Он в детстве боялся воды, у него от этой мути, от надутия больших вод подступало к горлу. И он за то полюбил ботик, что ботик – были стены, была защита от полой воды. И потом привык и полюбил.
Крови он боялся, но малое время. Он видел, ребенком, дядю, которого убили, и дядя был до того красный и освежеванный, как туша в мясном ряду, но дядино лицо бледное, и на лице, как будто налепил маляр, была кровь вместо глаза.
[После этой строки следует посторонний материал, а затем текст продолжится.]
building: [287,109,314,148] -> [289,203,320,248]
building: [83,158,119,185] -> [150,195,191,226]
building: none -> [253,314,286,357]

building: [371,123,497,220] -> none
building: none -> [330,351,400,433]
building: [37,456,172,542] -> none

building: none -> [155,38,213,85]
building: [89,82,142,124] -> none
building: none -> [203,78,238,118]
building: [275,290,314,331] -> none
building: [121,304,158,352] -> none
И он тогда имел страх и тряску, но было и некоторое любопытство. И любопытство превозмогло, и он стал любопытен к крови.
И третья боязнь была – тот гад, хрущатый таракан. Эта боязнь осталась.
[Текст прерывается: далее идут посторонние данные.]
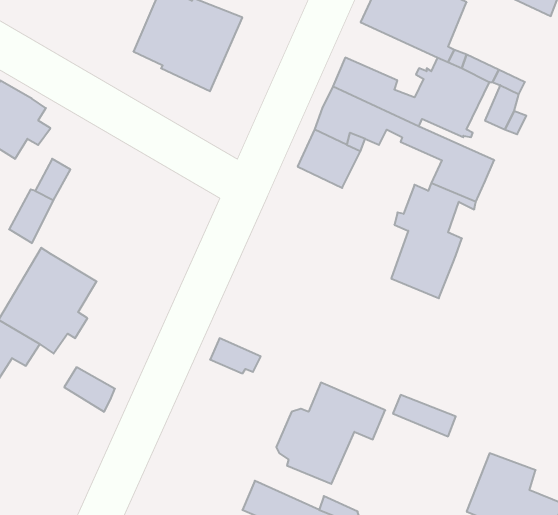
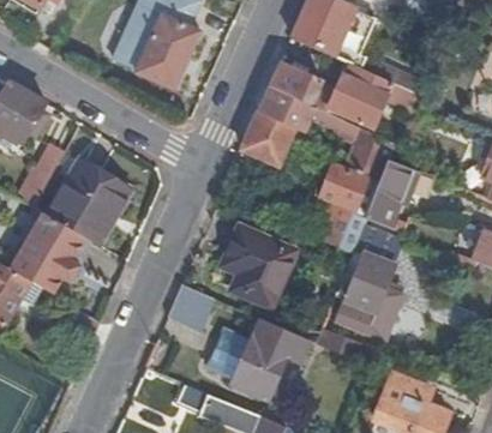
building: none -> [366,160,418,225]
building: none -> [49,161,130,245]
building: none -> [336,223,404,339]
building: none -> [228,225,294,305]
А что в нем было такого, в таракане, чтоб его бояться? – Ничего.
Он появился лет с пятьдесят назад, пришел из Турции в большом числе, в турецкую несчастную кампанию. Он водился в австериях, и в мокрой месте, и в сухом: любил печь. Может, он его боялся оттого, что гад с Туречины? Или что он защельный, тайно прятался в щели, что все время присутствовал, жил, скрывался – и нечаянно выползал? Или его китайских усов?
Он похож был на Федор Юрьича, кесарь-папу, на князь Ромодановского, своими китайскими усами.
Или что он пустой, и, когда его раздавишь, звук от него – хруп, как от пустого места или же от рыбьего пузыря? Или даже что он, мертвая тварь, весь плоский, как плюсна?
И когда нужно было ехать куда – то ехали вперед рассыльщики и курьеры, и они осматривали домы: где пристать, есть ли гад? А без того не приставал.
Против гада не было изводчика, ни защиты.
А теперь он, Петр, плакал, в его глазах стояли слезы, и он не видел таракана. А когда одеялом утер глаза – тогда увидел.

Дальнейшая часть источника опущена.